╭─ PASAJE MOSTRADO

Es demasiado tarde para que se salve el régimen sirio.

 

ADEM ALTAN/AFP/Getty Images

 

 

Selmiyyeh, selmiyye”, “en paz, en paz”, fue uno de los eslóganes más contagiosos de la revolución tunecina. Lo gritaron en Egipto, donde, en algunos casos extraordinarios, los manifestantes contrarrestaron la violencia del Estado diciendo sencillamente a los policías que se tranquilizasen y no tuviesen miedo. En ambos países, las manifestaciones y huelgas, en su mayor parte no violentas, lograron separar al alto mando militar de la familia gobernante y sus acólitos, y se evitó la guerra civil. Además, las instituciones gubernamentales demostraron ser más fuertes que los regímenes que se habían apoderado de ellas. Aunque los opositores no tuvieron reparos en defenderse (con piedras, no con armas) cuando les atacaban, con el éxito de su movimiento de masas pacífico pareció que los árabes reivindicaban las estrategias de resistencia no violentas de Gandhi. Pero entonces llegaron otras rebeliones mucho más difíciles en Bahrein, Libia y Siria.

╰─

• POR HACER:
Según el pasaje sobre el régimen sirio, ¿en qué países surgieron después rebeliones mucho más difíciles?

╭─ LISTADO

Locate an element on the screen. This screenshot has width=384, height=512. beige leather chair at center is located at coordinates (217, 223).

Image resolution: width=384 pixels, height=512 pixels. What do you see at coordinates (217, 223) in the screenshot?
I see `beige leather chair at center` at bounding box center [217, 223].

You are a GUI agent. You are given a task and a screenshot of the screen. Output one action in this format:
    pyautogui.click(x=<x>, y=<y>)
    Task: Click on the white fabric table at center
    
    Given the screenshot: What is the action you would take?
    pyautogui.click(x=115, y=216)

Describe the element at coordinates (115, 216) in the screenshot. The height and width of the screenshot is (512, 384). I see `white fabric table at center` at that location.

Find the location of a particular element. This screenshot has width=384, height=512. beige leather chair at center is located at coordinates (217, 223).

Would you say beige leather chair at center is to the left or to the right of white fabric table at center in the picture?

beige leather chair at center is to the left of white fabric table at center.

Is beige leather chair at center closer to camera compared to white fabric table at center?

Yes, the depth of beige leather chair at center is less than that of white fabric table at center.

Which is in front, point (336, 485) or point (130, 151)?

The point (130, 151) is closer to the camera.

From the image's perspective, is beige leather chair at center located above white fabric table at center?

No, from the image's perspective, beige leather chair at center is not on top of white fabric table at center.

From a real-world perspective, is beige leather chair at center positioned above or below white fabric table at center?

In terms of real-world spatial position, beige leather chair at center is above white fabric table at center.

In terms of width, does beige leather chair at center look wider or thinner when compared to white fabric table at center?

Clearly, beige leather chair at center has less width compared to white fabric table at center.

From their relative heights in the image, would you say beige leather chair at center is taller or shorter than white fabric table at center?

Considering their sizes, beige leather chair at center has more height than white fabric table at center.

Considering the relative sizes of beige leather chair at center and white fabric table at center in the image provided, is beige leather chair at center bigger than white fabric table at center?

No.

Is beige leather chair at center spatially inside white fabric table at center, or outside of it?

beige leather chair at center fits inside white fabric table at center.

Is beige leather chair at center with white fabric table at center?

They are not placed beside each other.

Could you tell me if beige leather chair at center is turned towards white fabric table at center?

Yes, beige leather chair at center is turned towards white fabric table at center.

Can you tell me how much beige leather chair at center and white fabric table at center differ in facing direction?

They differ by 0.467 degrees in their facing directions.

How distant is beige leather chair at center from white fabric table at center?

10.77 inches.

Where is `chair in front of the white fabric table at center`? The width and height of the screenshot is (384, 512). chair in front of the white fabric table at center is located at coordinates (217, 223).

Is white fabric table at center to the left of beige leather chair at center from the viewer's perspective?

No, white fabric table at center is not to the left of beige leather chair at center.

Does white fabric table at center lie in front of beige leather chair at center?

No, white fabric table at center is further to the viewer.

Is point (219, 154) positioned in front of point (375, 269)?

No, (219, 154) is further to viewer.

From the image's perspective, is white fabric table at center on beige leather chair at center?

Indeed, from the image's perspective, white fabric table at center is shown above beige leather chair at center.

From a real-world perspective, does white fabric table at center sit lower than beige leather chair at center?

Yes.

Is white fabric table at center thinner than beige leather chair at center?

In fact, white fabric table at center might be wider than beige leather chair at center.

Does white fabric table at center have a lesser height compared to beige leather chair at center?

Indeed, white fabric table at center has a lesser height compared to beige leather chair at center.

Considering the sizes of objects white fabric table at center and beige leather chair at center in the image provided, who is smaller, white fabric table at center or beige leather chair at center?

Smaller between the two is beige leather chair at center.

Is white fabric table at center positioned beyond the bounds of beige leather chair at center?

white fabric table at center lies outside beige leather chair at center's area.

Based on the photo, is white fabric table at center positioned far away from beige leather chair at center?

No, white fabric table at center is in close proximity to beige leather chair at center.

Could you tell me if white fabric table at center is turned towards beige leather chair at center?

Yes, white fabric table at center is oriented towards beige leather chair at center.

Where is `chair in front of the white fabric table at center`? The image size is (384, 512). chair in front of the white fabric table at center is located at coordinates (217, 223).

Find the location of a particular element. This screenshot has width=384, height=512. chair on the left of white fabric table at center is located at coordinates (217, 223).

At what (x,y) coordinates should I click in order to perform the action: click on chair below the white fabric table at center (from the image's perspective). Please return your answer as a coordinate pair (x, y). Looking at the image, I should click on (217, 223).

╰─

• PROBLEMA RESUELTO:
En Bahrein, Libia y Siria.